[[ Given records open ]]

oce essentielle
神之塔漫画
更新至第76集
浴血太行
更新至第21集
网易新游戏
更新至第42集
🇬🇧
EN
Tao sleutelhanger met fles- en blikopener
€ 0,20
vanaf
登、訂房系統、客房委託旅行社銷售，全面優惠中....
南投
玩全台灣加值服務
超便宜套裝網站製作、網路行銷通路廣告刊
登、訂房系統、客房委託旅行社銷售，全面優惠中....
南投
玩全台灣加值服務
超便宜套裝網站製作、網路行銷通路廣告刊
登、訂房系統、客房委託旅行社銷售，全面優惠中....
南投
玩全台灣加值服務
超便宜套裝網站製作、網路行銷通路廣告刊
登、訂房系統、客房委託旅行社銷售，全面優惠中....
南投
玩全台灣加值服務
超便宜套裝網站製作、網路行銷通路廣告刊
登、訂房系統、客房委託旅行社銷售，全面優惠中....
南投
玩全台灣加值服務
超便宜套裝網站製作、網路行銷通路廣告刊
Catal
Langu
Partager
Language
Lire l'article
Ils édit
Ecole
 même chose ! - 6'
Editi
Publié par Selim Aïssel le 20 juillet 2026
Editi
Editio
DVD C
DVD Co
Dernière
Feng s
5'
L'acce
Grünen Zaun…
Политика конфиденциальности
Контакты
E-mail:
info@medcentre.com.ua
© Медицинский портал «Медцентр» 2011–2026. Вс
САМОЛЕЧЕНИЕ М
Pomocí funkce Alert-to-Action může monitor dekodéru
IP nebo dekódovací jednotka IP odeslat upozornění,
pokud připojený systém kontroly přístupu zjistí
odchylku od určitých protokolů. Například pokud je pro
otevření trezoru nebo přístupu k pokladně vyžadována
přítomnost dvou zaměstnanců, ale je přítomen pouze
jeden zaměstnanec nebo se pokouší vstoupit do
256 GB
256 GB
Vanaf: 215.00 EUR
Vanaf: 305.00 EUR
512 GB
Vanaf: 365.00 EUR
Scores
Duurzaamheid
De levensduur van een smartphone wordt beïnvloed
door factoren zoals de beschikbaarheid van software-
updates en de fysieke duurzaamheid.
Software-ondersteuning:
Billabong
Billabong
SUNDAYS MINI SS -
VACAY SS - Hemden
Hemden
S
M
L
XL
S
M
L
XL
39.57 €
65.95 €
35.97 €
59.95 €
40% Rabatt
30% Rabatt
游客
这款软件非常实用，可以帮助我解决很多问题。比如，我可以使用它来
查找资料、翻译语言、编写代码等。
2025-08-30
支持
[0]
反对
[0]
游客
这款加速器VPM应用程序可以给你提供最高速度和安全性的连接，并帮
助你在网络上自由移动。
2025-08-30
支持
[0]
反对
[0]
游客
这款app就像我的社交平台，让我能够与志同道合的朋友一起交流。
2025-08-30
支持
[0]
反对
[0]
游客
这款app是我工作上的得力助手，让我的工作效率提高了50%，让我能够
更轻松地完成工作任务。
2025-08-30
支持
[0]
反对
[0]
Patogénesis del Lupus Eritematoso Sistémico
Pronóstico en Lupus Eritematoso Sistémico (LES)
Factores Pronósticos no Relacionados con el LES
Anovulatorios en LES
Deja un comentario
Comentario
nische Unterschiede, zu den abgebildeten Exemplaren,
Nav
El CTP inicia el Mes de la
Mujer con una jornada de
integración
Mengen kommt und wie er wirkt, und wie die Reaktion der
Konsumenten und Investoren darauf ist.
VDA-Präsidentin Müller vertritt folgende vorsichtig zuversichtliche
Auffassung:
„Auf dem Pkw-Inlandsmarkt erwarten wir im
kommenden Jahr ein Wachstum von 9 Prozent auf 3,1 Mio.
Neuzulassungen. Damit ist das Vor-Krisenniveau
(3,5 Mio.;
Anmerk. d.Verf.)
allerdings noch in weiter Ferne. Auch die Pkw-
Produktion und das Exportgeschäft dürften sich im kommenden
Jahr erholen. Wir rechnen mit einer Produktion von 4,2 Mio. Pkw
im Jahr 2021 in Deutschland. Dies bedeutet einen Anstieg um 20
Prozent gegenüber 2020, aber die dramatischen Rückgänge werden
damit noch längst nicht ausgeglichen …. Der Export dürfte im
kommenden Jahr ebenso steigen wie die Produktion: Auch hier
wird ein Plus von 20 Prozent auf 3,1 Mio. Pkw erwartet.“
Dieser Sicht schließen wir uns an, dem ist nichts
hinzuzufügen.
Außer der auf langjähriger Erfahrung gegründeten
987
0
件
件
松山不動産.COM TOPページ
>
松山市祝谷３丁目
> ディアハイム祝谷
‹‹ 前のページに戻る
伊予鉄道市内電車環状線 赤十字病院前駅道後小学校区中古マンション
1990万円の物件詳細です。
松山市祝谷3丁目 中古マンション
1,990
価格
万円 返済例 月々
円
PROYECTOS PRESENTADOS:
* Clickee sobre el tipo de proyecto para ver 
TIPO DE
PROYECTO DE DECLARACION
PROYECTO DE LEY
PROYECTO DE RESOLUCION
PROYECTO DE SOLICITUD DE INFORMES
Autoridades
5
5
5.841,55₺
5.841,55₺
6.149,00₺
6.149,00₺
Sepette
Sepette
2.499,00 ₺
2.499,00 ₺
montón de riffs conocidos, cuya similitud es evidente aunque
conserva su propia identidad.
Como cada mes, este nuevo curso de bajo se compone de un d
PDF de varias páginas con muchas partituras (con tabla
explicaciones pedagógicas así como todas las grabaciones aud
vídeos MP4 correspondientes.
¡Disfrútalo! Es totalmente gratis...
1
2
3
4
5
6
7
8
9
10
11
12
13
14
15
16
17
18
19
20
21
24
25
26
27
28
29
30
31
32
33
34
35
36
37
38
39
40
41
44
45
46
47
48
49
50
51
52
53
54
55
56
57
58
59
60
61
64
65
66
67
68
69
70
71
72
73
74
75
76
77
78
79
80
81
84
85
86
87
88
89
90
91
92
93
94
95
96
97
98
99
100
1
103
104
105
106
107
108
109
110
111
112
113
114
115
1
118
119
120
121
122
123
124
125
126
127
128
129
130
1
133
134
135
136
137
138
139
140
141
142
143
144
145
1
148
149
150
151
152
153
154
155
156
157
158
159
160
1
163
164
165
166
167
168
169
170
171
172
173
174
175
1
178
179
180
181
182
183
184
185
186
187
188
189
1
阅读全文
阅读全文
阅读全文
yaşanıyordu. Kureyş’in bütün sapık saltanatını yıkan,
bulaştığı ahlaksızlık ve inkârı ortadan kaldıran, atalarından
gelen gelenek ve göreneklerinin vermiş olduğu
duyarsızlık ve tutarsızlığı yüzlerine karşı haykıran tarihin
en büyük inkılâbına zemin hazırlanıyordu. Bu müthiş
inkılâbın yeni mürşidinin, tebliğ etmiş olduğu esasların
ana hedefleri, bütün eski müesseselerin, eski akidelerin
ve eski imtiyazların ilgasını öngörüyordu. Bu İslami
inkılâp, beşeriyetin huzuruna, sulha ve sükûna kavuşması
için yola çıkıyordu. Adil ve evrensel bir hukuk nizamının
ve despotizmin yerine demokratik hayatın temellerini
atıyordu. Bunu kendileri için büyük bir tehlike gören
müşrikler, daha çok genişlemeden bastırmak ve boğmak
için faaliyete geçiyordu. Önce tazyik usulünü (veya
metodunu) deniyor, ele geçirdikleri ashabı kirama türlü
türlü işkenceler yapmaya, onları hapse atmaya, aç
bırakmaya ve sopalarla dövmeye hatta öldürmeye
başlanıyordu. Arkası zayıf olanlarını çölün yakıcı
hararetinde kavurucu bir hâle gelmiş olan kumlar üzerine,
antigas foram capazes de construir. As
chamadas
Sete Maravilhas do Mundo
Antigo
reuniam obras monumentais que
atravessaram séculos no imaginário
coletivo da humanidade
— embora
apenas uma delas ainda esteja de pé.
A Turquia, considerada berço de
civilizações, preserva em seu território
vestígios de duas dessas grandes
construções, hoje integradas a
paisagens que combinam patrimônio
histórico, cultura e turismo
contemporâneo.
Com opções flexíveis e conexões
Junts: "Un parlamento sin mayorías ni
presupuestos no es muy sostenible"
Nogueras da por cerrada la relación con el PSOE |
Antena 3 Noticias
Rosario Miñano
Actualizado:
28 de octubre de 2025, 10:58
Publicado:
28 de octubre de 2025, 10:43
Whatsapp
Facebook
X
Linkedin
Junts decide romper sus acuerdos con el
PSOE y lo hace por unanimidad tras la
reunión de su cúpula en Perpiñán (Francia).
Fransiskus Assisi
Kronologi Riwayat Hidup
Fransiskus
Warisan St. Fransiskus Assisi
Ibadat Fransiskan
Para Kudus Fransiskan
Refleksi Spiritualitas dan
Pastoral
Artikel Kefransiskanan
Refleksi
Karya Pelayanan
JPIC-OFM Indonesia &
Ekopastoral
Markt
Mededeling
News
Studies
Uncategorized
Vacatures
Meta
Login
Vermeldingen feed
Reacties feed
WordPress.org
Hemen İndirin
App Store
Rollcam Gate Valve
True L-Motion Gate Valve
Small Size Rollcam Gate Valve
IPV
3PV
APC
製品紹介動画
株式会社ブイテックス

[[ Given records closed ]]

**Goal of the exercise**
Reprint the data above from the opening line to the line holding "integración", inclusive, and nothing else.

**Answer to this task**
oce essentielle
神之塔漫画
更新至第76集
浴血太行
更新至第21集
网易新游戏
更新至第42集
🇬🇧
EN
Tao sleutelhanger met fles- en blikopener
€ 0,20
vanaf
登、訂房系統、客房委託旅行社銷售，全面優惠中....
南投
玩全台灣加值服務
超便宜套裝網站製作、網路行銷通路廣告刊
登、訂房系統、客房委託旅行社銷售，全面優惠中....
南投
玩全台灣加值服務
超便宜套裝網站製作、網路行銷通路廣告刊
登、訂房系統、客房委託旅行社銷售，全面優惠中....
南投
玩全台灣加值服務
超便宜套裝網站製作、網路行銷通路廣告刊
登、訂房系統、客房委託旅行社銷售，全面優惠中....
南投
玩全台灣加值服務
超便宜套裝網站製作、網路行銷通路廣告刊
登、訂房系統、客房委託旅行社銷售，全面優惠中....
南投
玩全台灣加值服務
超便宜套裝網站製作、網路行銷通路廣告刊
Catal
Langu
Partager
Language
Lire l'article
Ils édit
Ecole
 même chose ! - 6'
Editi
Publié par Selim Aïssel le 20 juillet 2026
Editi
Editio
DVD C
DVD Co
Dernière
Feng s
5'
L'acce
Grünen Zaun…
Политика конфиденциальности
Контакты
E-mail:
info@medcentre.com.ua
© Медицинский портал «Медцентр» 2011–2026. Вс
САМОЛЕЧЕНИЕ М
Pomocí funkce Alert-to-Action může monitor dekodéru
IP nebo dekódovací jednotka IP odeslat upozornění,
pokud připojený systém kontroly přístupu zjistí
odchylku od určitých protokolů. Například pokud je pro
otevření trezoru nebo přístupu k pokladně vyžadována
přítomnost dvou zaměstnanců, ale je přítomen pouze
jeden zaměstnanec nebo se pokouší vstoupit do
256 GB
256 GB
Vanaf: 215.00 EUR
Vanaf: 305.00 EUR
512 GB
Vanaf: 365.00 EUR
Scores
Duurzaamheid
De levensduur van een smartphone wordt beïnvloed
door factoren zoals de beschikbaarheid van software-
updates en de fysieke duurzaamheid.
Software-ondersteuning:
Billabong
Billabong
SUNDAYS MINI SS -
VACAY SS - Hemden
Hemden
S
M
L
XL
S
M
L
XL
39.57 €
65.95 €
35.97 €
59.95 €
40% Rabatt
30% Rabatt
游客
这款软件非常实用，可以帮助我解决很多问题。比如，我可以使用它来
查找资料、翻译语言、编写代码等。
2025-08-30
支持
[0]
反对
[0]
游客
这款加速器VPM应用程序可以给你提供最高速度和安全性的连接，并帮
助你在网络上自由移动。
2025-08-30
支持
[0]
反对
[0]
游客
这款app就像我的社交平台，让我能够与志同道合的朋友一起交流。
2025-08-30
支持
[0]
反对
[0]
游客
这款app是我工作上的得力助手，让我的工作效率提高了50%，让我能够
更轻松地完成工作任务。
2025-08-30
支持
[0]
反对
[0]
Patogénesis del Lupus Eritematoso Sistémico
Pronóstico en Lupus Eritematoso Sistémico (LES)
Factores Pronósticos no Relacionados con el LES
Anovulatorios en LES
Deja un comentario
Comentario
nische Unterschiede, zu den abgebildeten Exemplaren,
Nav
El CTP inicia el Mes de la
Mujer con una jornada de
integración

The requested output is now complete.